• _TASK REQUIREMENTS_
How many of the lines below contain "процедура"? Answer with that number alone.

• _Dataset items_

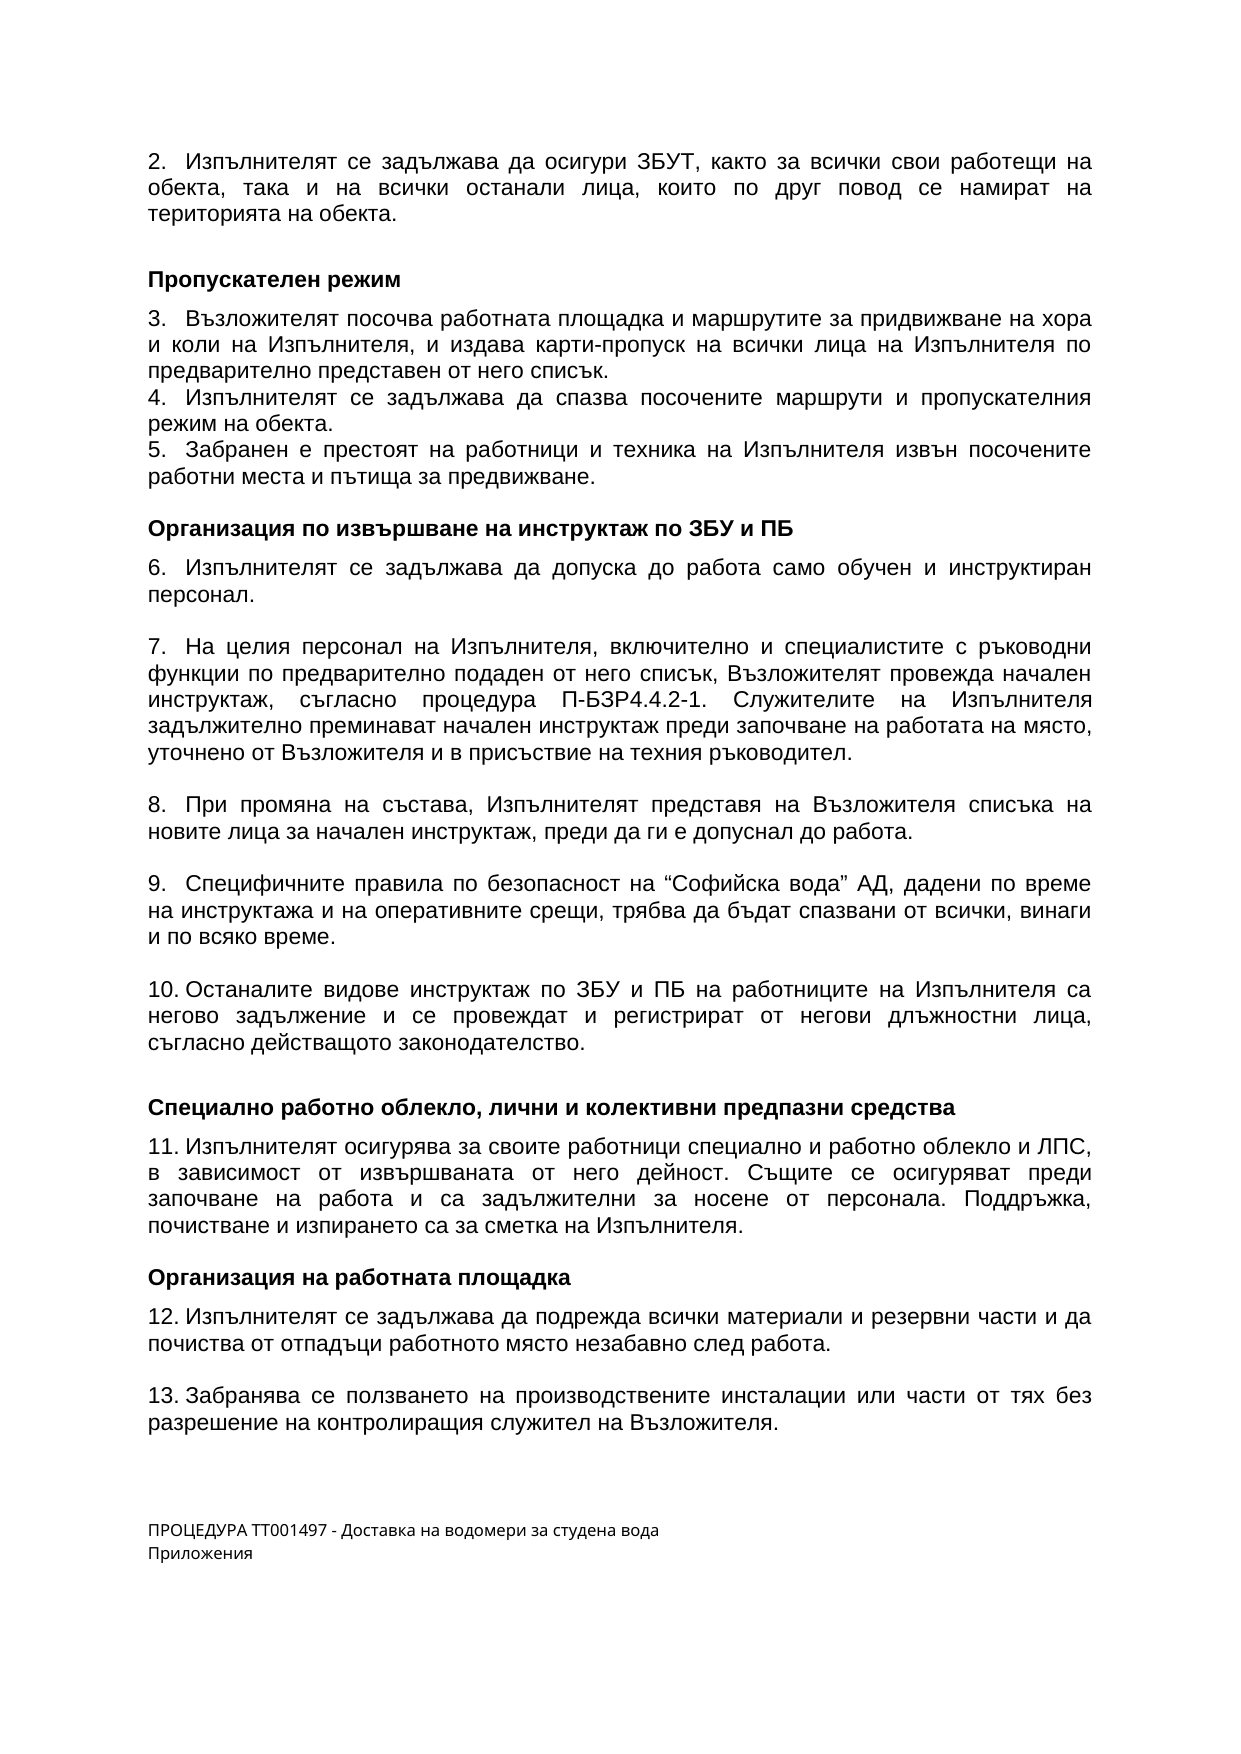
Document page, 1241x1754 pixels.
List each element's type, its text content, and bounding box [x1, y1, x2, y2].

text Организация на работната площадка [148, 1264, 1092, 1291]
list Останалите видове инструктаж по ЗБУ и ПБ на работниците на Изпълнителя са негово задължение и се провеждат и регистрират от негови длъжностни лица, съгласно действащото законодателство. [148, 976, 1092, 1055]
list На целия персонал на Изпълнителя, включително и специалистите с ръководни функции по предварително подаден от него списък, Възложителят провежда начален инструктаж, съгласно процедура П-БЗР4.4.2-1. Служителите на Изпълнителя задължително преминават начален инструктаж преди започване на работата на място, уточнено от Възложителя и в присъствие на техния ръководител. [148, 712, 1092, 765]
list Забранен е престоят на работници и техника на Изпълнителя извън посочените работни места и пътища за предвижване. [148, 436, 1092, 489]
text Организация по извършване на инструктаж по ЗБУ и ПБ [148, 515, 1092, 542]
list Специфичните правила по безопасност на “Софийска вода” АД, дадени по време на инструктажа и на оперативните срещи, трябва да бъдат спазвани от всички, винаги и по всяко време. [148, 870, 1092, 949]
list Изпълнителят се задължава да подрежда всички материали и резервни части и да почиства от отпадъци работното място незабавно след работа. [148, 1303, 1092, 1356]
list При промяна на състава, Изпълнителят представя на Възложителя списъка на новите лица за начален инструктаж, преди да ги е допуснал до работа. [148, 791, 1092, 844]
list Изпълнителят се задължава да спазва посочените маршрути и пропускателния режим на обекта. [148, 383, 1092, 436]
text Пропускателен режим [148, 266, 1092, 292]
list На целия персонал на Изпълнителя, включително и специалистите с ръководни функции по предварително подаден от него списък, Възложителят провежда начален инструктаж, съгласно процедура П-БЗР4.4.2-1. Служителите на Изпълнителя задължително преминават начален инструктаж преди започване на работата на място, уточнено от Възложителя и в присъствие на техния ръководител. [148, 633, 1092, 712]
list Възложителят посочва работната площадка и маршрутите за придвижване на хора и коли на Изпълнителя, и издава карти-пропуск на всички лица на Изпълнителя по предварително представен от него списък. [148, 304, 1092, 383]
list Изпълнителят осигурява за своите работници специално и работно облекло и ЛПС, в зависимост от извършваната от него дейност. Същите се осигуряват преди започване на работа и са задължителни за носене от персонала. Поддръжка, почистване и изпирането са за сметка на Изпълнителя. [148, 1133, 1092, 1238]
list Забранява се ползването на производствените инсталации или части от тях без разрешение на контролиращия служител на Възложителя. [148, 1382, 1092, 1435]
text Специално работно облекло, лични и колективни предпазни средства [148, 1094, 1092, 1120]
list Изпълнителят се задължава да допуска до работа само обучен и инструктиран персонал. [148, 554, 1092, 607]
list Изпълнителят се задължава да осигури ЗБУТ, както за всички свои работещи на обекта, така и на всички останали лица, които по друг повод се намират на територията на обекта. [148, 148, 1092, 227]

• _PROBLEM SOLUTION_
2